The Vulnerable Twenty Group (V20) was formed to change that.

Who are the V20?

The V20 is a coalition of finance ministers from the countries that are most vulnerable to the impacts of climate change, spanning Africa, Asia, the Pacific, the Caribbean, and Latin America. The name is a deliberate misnomer, an ironic reference to the G20, which defines itself by its towering economies. Instead, this 74-strong group of countries makes their shared vulnerability to climate change the source of their collective power.

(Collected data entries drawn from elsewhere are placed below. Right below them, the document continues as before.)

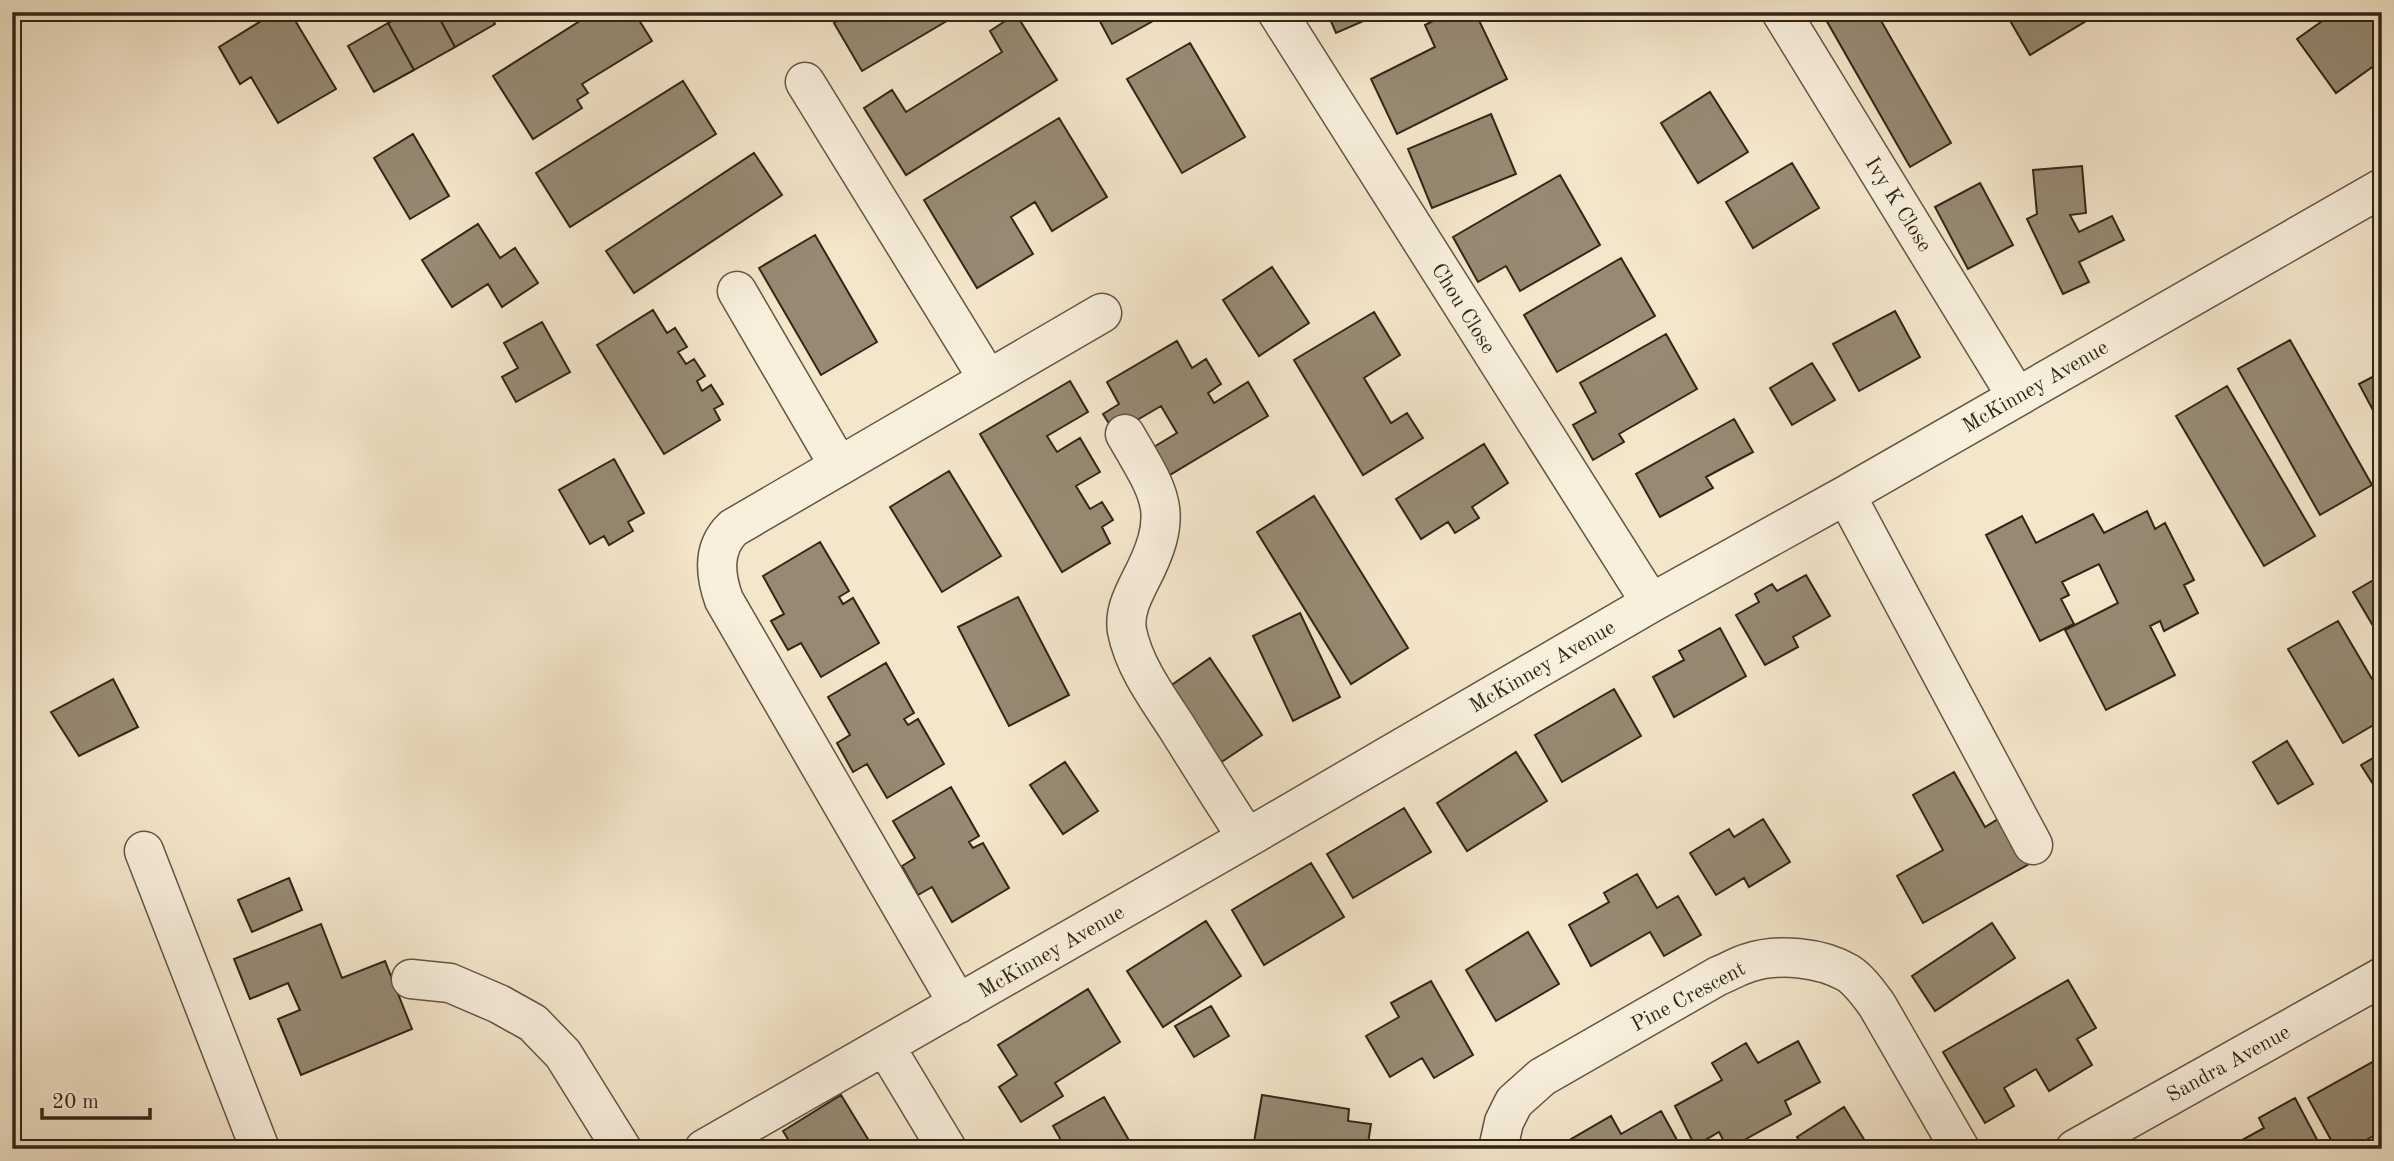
<svg xmlns="http://www.w3.org/2000/svg" width="2394" height="1161" font-family="'Old Standard TT',serif">
<style>
.building{fill:#968a74;stroke:#312616;stroke-width:2}
.lines{fill:none;stroke-linecap:round;stroke-linejoin:round}
.minor-casing{stroke:#625643;stroke-width:41}
.minor{stroke:#f8efdd;stroke-width:38}
.labels{text-anchor:middle;stroke-width:5;stroke-linejoin:round;paint-order:stroke}
.street-label{font-size:21px;fill:#312616;stroke:#f8efdd}
</style>
<rect width="100%" height="100%" fill="#f4e6cb"/>
<filter id="stains"><feTurbulence type="fractalNoise" baseFrequency=".00286" numOctaves="4"/><feColorMatrix values="0 0 0 0 .2 0 0 0 0 .09 0 0 0 0 .02 0 0 0 .5 -.17"/></filter>
<radialGradient id="worn" r=".72"><stop offset=".6" stop-color="#630" stop-opacity="0"/><stop offset="1" stop-color="#630" stop-opacity=".3"/></radialGradient>
<!-- building -->
<path class="building" d="M276 12H290L336 89 278 123 251 77 240 84 219 47Z
M408 12H436L455 47 414 70 388 23Z
M436 12H488L495 24 455 47Z
M594 12H634L652 41 582 84 588 93 577 100 582 108 533 139 493 76Z
M852 12H962L862 71 834 23Z
M1095 12H1169L1112 44Z
M1327 12H1384L1336 33Z
M1451 12H1475L1507 79 1397 134 1371 79 1435 47 1425 25Z
M1835 12H1876L1951 143 1910 167 1825 18Z
M2005 12H2101L2030 55Z
M2335 12 2382 14V60L2336 93 2297 39Z
M1016 14 1057 80 906 175 864 108 892 90 906 112 1002 52 990 31Z
M388 23 414 70 374 92 348 46Z
M1190 43 1245 137 1182 173 1127 79Z
M683 81 716 134 570 227 536 173Z
M1710 92 1748 152 1698 183 1661 123Z
M1491 114 1516 174 1432 208 1408 149Z
M1059 118 1107 197 1052 231 1035 202 1011 217 1033 254 977 288 924 200Z
M413 134 449 196 410 219 374 158Z
M754 153 782 195 634 293 606 251Z
M1792 163 1819 208 1753 248 1726 202Z
M2082 166 2086 213 2070 215 2079 232 2112 216 2124 240 2079 262 2089 282 2063 294 2027 219 2037 214 2033 170Z
M1560 175 1600 245 1520 291 1506 266 1478 282 1453 237Z
M1980 183 2013 245 1968 269 1935 207Z
M478 224 500 258 515 248 538 283 502 307 488 284 452 307 422 260Z
M815 235 877 342 821 375 759 268Z
M1621 258 1655 316 1557 372 1524 315Z
M1272 267 1309 323 1259 356 1223 300Z
M653 310 667 333 675 328 687 347 678 352 686 364 694 359 705 376 697 381 702 391 711 385 723 404 714 409 720 420 664 454 597 345Z
M1895 311 1920 357 1859 391 1833 344Z
M1374 312 1400 355 1364 378 1391 423 1407 413 1423 438 1363 475 1294 360Z
M542 322 570 372 516 402 502 377 518 368 504 343Z
M1666 334 1697 389 1619 434 1624 442 1593 460 1573 425 1596 412 1580 383Z
M2290 340 2372 485 2320 515 2238 369Z
M1177 341 1192 368 1206 359 1221 384 1208 393 1214 403 1248 382 1268 416 1168 476 1152 448 1177 433 1161 406 1115 433 1103 414 1119 404 1107 382Z
M1812 363 1835 400 1792 425 1770 388Z
M2382 372V427L2359 384Z
M1070 381 1088 412 1047 436 1057 452 1080 438 1100 472 1076 486 1090 509 1102 502 1113 520 1102 527 1110 543 1062 572 980 434Z
M2227 386 2315 536 2264 566 2176 416Z
M1734 419 1753 452 1706 477 1713 488 1660 517 1636 474Z
M1484 444 1508 483 1472 507 1479 518 1455 533 1448 522 1421 539 1396 499Z
M614 459 644 513 628 522 633 531 609 545 604 536 590 544 559 490Z
M949 471 1001 556 942 592 890 507Z
M1314 496 1408 648 1351 684 1257 532Z
M2147 511 2155 529 2165 523 2194 580 2184 585 2198 613 2164 631 2160 621 2150 626 2175 675 2106 710 2065 630 2118 603 2099 564 2062 582 2069 595 2061 599 2074 624 2040 641 1986 535 2022 516 2036 543 2093 514 2104 533Z
M820 542 849 591 839 597 843 604 853 598 879 643 821 677 801 643 788 650 771 621 784 614 763 576Z
M1806 575 1830 616 1793 637 1798 647 1765 665 1736 615 1759 602 1755 594 1772 584 1777 591Z
M2382 575V641L2353 592Z
M1018 597 1069 695 1009 726 958 627Z
M1300 613 1340 697 1293 721 1253 636Z
M2338 621 2382 696V720L2343 743 2288 649Z
M1720 628 1746 676 1674 717 1653 677 1684 660 1679 651Z
M1210 658 1262 735 1217 765 1166 689Z
M886 663 914 713 904 719 908 725 918 719 944 764 887 798 867 764 853 772 837 743 850 735 828 697Z
M113 679 138 727 79 756 51 712Z
M1614 689 1641 736 1562 782 1535 735Z
M2287 741 2313 784 2278 804 2253 762Z
M1516 752 1547 801 1467 851 1437 803Z
M2382 753V798L2361 765Z
M1065 762 1098 811 1063 834 1030 785Z
M1954 772 1985 827 2003 816 2029 864 1923 923 1897 876 1943 850 1913 795Z
M951 787 979 836 969 842 973 848 983 843 1009 888 952 922 932 887 918 895 902 866 915 858 893 821Z
M1404 808 1431 852 1353 898 1327 854Z
M1763 819 1790 862 1749 887 1744 878 1716 895 1690 853 1729 829 1734 837Z
M1311 863 1344 917 1264 965 1232 910Z
M1637 874 1657 908 1678 896 1701 935 1664 956 1650 932 1591 966 1569 925 1609 902 1604 893Z
M289 878 302 910 252 932 238 900Z
M1206 921 1241 976 1163 1027 1127 971Z
M1992 923 2015 958 1935 1011 1912 976Z
M321 924 342 978 385 961 412 1029 301 1075 278 1019 300 1010 288 983 250 999 234 959Z
M1528 932 1559 984 1496 1021 1466 970Z
M2068 980 2096 1028 2077 1039 2092 1065 2049 1091 2036 1069 2004 1088 2014 1106 1985 1123 1943 1052Z
M1431 981 1473 1055 1434 1078 1422 1058 1390 1077 1366 1036 1399 1017 1391 1003Z
M1088 989 1120 1042 1055 1083 1063 1096 1021 1122 999 1087 1017 1075 998 1045Z
M1211 1006 1229 1036 1194 1057 1175 1026Z
M1798 1041 1820 1082 1785 1101 1791 1114 1728 1149 1719 1132 1695 1146 1675 1106 1722 1080 1712 1063 1746 1043 1758 1063Z
M2378 1059 2382 1067V1131L2350 1149H2336L2308 1098Z
M841 1095 874 1149H794L783 1131Z
M1262 1095 1349 1109 1348 1121 1371 1124 1367 1149 1253 1148Z
M1104 1097 1134 1149H1066L1053 1126Z
M2295 1098 2322 1149H2233L2231 1146 2264 1128 2259 1118Z
M1844 1107 1870 1149H1805L1797 1137Z
M1661 1111 1682 1149H1554L1611 1116 1621 1134Z"/>
<g class="lines">
<!-- minor casing -->
<g class="minor-casing">
<path id="minor" d="M1277 12 1651 603
M1781 12 2017 397
M805 82 988 379
M737 291 839 466
M1125 434C1161 496 1176 512 1140 581 1132 597 1124 613 1127 631 1134 666 1157 697 1176 726 1199 763 1223 801 1247 838
M1846 495 2033 845
M144 851 260 1149
M411 979 450 983 499 1004 533 1023 563 1054 622 1149
M958 1004 724 600C715 575 712 548 733 528L1102 313
M885 1046 947 1149
M704 1149 1247 838 1651 603 1846 495 2382 188
M1498 1149 1504 1122 1514 1102 1542 1077 1718 976C1728 972 1738 966 1748 963 1778 953 1820 957 1848 973 1860 981 1869 994 1877 1005L1960 1149
M2075 1149 2382 977"/>
</g>
<!-- minor -->
<use href="#minor" class="minor"/>
</g>
<g class="labels">
<!-- street labels -->
<g class="street-label">
<text transform="translate(1899 204) rotate(58)" y="7">Ivy K Close</text>
<text transform="translate(1464 308) rotate(58)" y="7">Chou Close</text>
<text transform="translate(2035 386) rotate(-30)" y="7">McKinney Avenue</text>
<text transform="translate(1542 666) rotate(-30)" y="7">McKinney Avenue</text>
<text transform="translate(1051 951) rotate(-30)" y="7">McKinney Avenue</text>
<text transform="translate(1688 996) rotate(-28)" y="7">Pine Crescent</text>
<text transform="translate(2228 1063) rotate(-29)" y="7">Sandra Avenue</text>
</g>
</g>
<!-- margin -->
<rect width="2394" height="1161" fill="none" stroke="#f4e6cb" stroke-width="42"/>
<rect x="14" y="14" width="2366" height="1133" fill="none" stroke="#312616" stroke-width="3.5"/>
<rect x="21" y="21" width="2352" height="1119" fill="none" stroke="#312616" stroke-width="2"/>
<!-- scale -->
<path d="M42 1108v10h108v-10" fill="none" stroke="#312616" stroke-width="3.5"/>
<text x="52" y="1108" font-size="21" fill="#312616" stroke="#f8efdd" stroke-width="5" paint-order="stroke">20 m</text>
<rect width="100%" height="100%" filter="url(#stains)"/>
<rect width="100%" height="100%" fill="url(#worn)"/>
</svg>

The ministers represent over 1.7 billion people who are living out the worst-case scenarios of a warming world. Farmers whose crops are shriveling under drought or lost in floods; laborers whose working days are cut short under sweltering heat, gutting their income; fishers whose communities are disappearing alongside fish and coral. These communities are on the frontlines of climate change, a dire warning to others about what will happen without urgent action. The V20 gives these people a voice on the world stage, keeping the very impacts of climate change on the global agenda and in financial decisions.

The V20’s mission: a fairer response to climate change

The V20 focuses specifically on the economics of climate adaptation. They are advocates for international finance reform, which will be urgently needed. As it stands today, the nations of the Vulnerable 20 are doubly condemned: once by climate change, and again by economics.

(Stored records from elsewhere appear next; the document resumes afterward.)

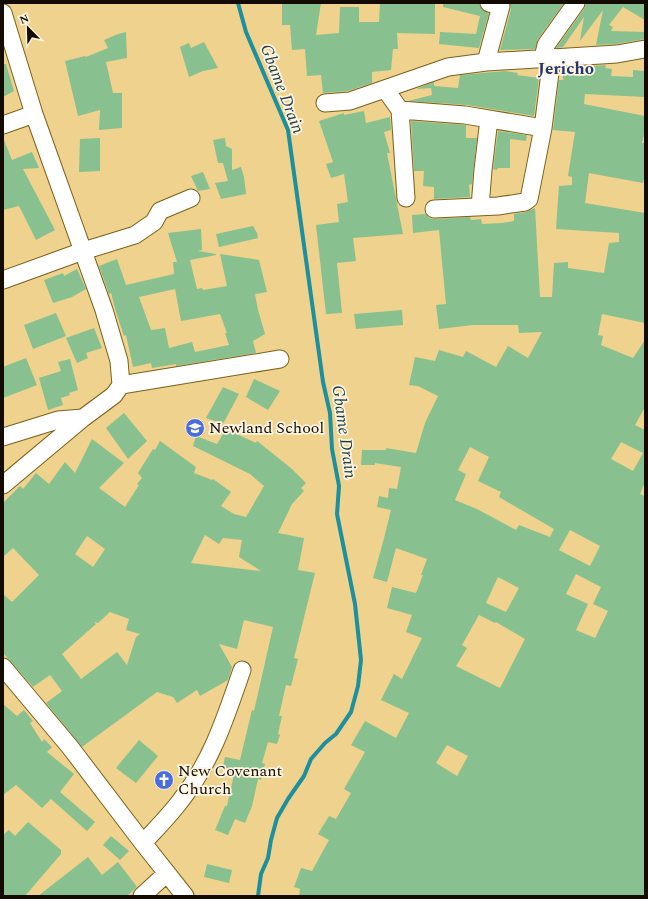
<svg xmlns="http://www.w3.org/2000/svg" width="648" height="899" viewBox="0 0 648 899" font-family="Spectral,serif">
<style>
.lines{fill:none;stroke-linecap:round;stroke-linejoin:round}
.stream{stroke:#1d8f9d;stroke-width:4}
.building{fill:#88c18f;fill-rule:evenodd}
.minor-casing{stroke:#7b6119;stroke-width:19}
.minor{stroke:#fff;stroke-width:17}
.labels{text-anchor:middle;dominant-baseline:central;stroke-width:3.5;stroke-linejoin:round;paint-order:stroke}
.poi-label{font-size:16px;fill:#130b00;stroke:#fdf5e1;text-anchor:start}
.neighbourhood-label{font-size:17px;font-weight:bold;fill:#26376f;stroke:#fdf5e1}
.water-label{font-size:17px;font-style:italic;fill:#203f44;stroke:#fdf5e1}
</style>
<rect width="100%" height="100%" fill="#eed28d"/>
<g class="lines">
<path class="stream" d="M238,3L246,32L288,130L323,382L330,413L332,449L339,486L337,514L355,604L361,660L358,686L351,712L336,734L325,743L311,759L304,776L288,799L277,818L271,840L268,858L261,874L258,896"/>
</g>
<path class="building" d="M282,3H321L316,35L339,33L340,7H359V22H379L380,3H435V34L397,33L398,49H393L391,70L372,72V83L348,91L323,93L321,75L307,76L305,49L292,50L290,25H282Z
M443,3H479L482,10L489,13L479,48L439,44L440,32L476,34L480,16L443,7Z
M510,3H564L538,39L535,49L500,50L511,9Z
M586,3H645V20L623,7L609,25L613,27L611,31L645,32V39L616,44L596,45L603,10L580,41L584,17L563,47L556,48L584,9Z
M126,32L127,58L106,62L113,93H122V128L99,130L100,110L78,116L65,61L85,56L86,57L108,48L104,40L118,34Z
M204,42L218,68L203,71L189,77L180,47L189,43L191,48Z
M3,64H6L14,91L3,97Z
M606,65L605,68L612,69L611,76L633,77V70L645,71V97L585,94L584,104L645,116V130L642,143H645V174L643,183L589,173L585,203L645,213V323L602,314L598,335L603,336L601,345L633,358L645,340V407L635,425L645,430V482L640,494L645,496V896H299L300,889L294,887L301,868L312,871L329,840L318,834L329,816L336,819L351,793L344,789L365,752L351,745L365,721L396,738L409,713L381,700L394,674L402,679L422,638L406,632L412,615L387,608L392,587L416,593L423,575H421L427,559L396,548L387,582L373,578L383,542L391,510L377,507L379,496L388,498L389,488L397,489L401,467L375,463V465H361L362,450H386V448L416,453L425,423L438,396L418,386L409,385L415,357L435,361L439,350L463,357L466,351L496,367L508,346L528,358L542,332L519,333L518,325H471H473L439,329L436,305L446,304L439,230L413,233L412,215L426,214L429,218L434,219L470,217L471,220L481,219L482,224L502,223L514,221V214L526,212L535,208L540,297H552L554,263L568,262V268L604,273L609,243L619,242V233L556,229L559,186L572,185V177L568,176L575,132L553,130L559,80H563V70L586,72L587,67L592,68V66ZM621,442L643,453L633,471L611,459ZM470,447L489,457L478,481L501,492L499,497L554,529L550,537L519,525L516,530L477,509L455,500L466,474L458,470ZM570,530L600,546L590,566L559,550ZM576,574L601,587L593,604L608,611L595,638L576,630L588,604L566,594ZM498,577L519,588L506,612L486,603ZM479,615L495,623L496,622L525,639L500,688L456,666L467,648L462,645ZM447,745L468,756L457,776L436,763Z
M505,71L518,73L517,75L539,78L534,116L467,105L408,101L432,95L431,88L416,89L434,82V86L458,88L460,75Z
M364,111L366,123L390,117L391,130L384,132L390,153H387L403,234L353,238L356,261L337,263L342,313L326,314L316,225L339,222L337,204L348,202L344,174L331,178L326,164L333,162L319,121L344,113V115Z
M411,121L466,125V138H477L472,184L469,185L470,197L434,199V187L423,186L424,171H414Z
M498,131L527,135L526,141L510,139V168H498L497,170L493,169Z
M100,138V171L79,172L80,139Z
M225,138L226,146L232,149V170L241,167L244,177L246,194L221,199L215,183L228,181L223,163H218L213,140Z
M3,140H4L12,160L32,152L39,168L23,169L55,230L36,240L19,206L3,210Z
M203,172L210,189L198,191L191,176Z
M253,226L257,233L258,238L219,247L216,234Z
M201,229L202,250L198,251L216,254V255L190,260L197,289L202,288L203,290L227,286L220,254L259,260L267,292L255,294L258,310L265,334L253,341L256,353L176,366V364L152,368L151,363L133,367L126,335L124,336L116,312L111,293L109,294L99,266L117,259L126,285L174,274L173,262H177L168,233ZM175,289L181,321L220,314L227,333H225L229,345L195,352L192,342L169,348L165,328L151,330L139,297Z
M77,269L86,289L72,297L53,303L44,280L63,273L64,276Z
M402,310L403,325L356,329L354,314Z
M56,313L66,336L33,349L24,325Z
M94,328L102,348L86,353L88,358L77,363L66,338Z
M26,358L37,385L3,398V367Z
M70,359L78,390L69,393L70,395L61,398L63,405L48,410L39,378L61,371L58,362Z
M254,379L280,391L268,410L246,397Z
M223,387L239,394L223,424L206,418Z
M124,413L147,441L128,459L106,428Z
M226,429L256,443L257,441L292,469L306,483L301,488L304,491L292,504L278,533L304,538L298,570L315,573L294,658L298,659L291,686L286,685L279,716H282L278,734L280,735L277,744L268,742L262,763L265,764L261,780L258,779L252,806L245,823L235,819L228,835L215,830L225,806H227L235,770L223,767L225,757L240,760L252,710L254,711L273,627L244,620L237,649L219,644L232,667L228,680L200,696L197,690L177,703L173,697L157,692L82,747L46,703L62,691L50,675L33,687L3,653V594L12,602L39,575L13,548L3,557V503L20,486L23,489L36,473L49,484L65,462L75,473L92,439L124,463L99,488L125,507L139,485L137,484L142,478L138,473L153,449L155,450L160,441L196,467L194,473L212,480L213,479L231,492L221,506L234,514L246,517L264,486L250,474L193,446L196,436L217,444ZM205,535L219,544L223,538L242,540L239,557L261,571L191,563ZM87,536L105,549L93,567L75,554ZM110,612L129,619L126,630L140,634L136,637L127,665L117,652L81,679L62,654L96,624L94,622L98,623Z
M3,704L17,716L24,710L33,721L30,723L42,742L44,739L52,747L47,752L74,774L60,792L95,822L87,831L51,799L42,808L16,785L3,795Z
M139,740L158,756L136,783L116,768Z
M28,822L61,850V854L25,896H3V835L9,830L15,836Z
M111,836L129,851L120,860L103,845Z
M88,857L102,875L118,862L137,887L127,896H38Z
M207,864L232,870L229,883L204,877Z"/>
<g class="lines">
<g class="minor-casing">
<path id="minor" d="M3,13L34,114L104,310L119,361L121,385L114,395L83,418L3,485
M543,58L546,45L576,3
M486,62L501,6L489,3
M385,89L400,110L465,115L543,128
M325,103L350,101L448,67L486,62L617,54L645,49
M400,110L406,198
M3,125L34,114
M480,207L483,170L489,119
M434,209L498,206L525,202L529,199L543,128L552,57
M3,280L83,251L135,235L154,222L160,211L191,198
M121,385L280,359
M3,437L58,420L83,418
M3,667L70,747L143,843L185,896
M143,843C156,829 170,815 181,800C212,761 226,716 242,670
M142,896L167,873"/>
</g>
<use href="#minor" class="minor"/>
</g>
<defs>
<g id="school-disc" transform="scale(1)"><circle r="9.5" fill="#4a6cdf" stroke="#fdf5e1"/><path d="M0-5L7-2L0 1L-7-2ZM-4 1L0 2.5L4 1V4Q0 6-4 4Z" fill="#fff"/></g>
<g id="church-disc" transform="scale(1)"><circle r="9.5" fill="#4a6cdf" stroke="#fdf5e1"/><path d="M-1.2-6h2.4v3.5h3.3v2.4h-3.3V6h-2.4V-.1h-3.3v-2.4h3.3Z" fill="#fff"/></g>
</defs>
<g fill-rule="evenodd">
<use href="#school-disc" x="195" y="428"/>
<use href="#church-disc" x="164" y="780"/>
</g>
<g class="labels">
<g class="poi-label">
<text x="209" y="428">Newland School</text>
<text x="178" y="771">New Covenant<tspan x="178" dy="18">Church</tspan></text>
</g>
<g class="neighbourhood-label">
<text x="566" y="69">Jericho</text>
</g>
<g class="water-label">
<text transform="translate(282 89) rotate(69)">Gbame Drain</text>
<text transform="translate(344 432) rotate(82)">Gbame Drain</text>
</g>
</g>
<rect width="648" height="899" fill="none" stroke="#130b00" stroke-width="8"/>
<g transform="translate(28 28) rotate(337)" stroke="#fdf5e1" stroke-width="3" paint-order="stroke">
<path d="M0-3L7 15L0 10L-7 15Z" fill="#130b00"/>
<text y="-6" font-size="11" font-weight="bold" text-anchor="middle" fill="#130b00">N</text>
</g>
</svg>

Between 2000 and 2019, climate change wiped an eyewatering $525 billion from the budget of V20 countries. Simultaneously, their economies are hamstrung by global debt. Estimates from the V20 put the total debt carried by V20 countries at $1 trillion, with multilateral development banks standing as the largest creditor group. And these hefty bills are coming due. In 2024, the V20 estimated that debt service payments may total over $131 billion.

V20 leaders advocate for relief scenarios, rethinking repayment terms and financing to give these economies much-needed breathing room. Extending repayment terms could cut payments by $267 billion, or lowering interest rates could save countries $454 billion. The argument for finance reform is more than a moral one, but also a practical one: if these economies destabilize, the domino effect will be devastating, even for the titan economies of the Global North.

The V20 's members have wielded their influence in the landmark climate decisions of the decade, including the Loss and Damage Fund and the Glasgow Climate Pact.

Beyond advocacy, the V20 has also launched practical tools to address the needs of its members. One notable initiative is the Global Shield against Climate Risks with the G7, aiming to close the protection gap through mobilizing insurance and disaster risk finance. It also established the CVF & V20 Joint Multi Donor Fund to support climate action and the implementation of Nationally Determined Contributions (NDCs) in member states.

Changing climate, changing politics

The fight against climate change plays out as much in political decision-making as it does on the ground. With economies already feeling the impact of a warming world, the V20 will only grow in importance as a driver of more equitable transition.

Beyond the practical changes the group champions, the V20 offers a blueprint for climate leadership defined not just by economic prowess, but by moral clarity and lived experience. Collectively, the V20 demands that the global conversation shift away from viewing climate action as mere aid and instead recognize it as justice and investment in a shared future. In doing so, they reframe the climate crisis for what it truly is: a global reckoning over who pays, who decides, and who survives.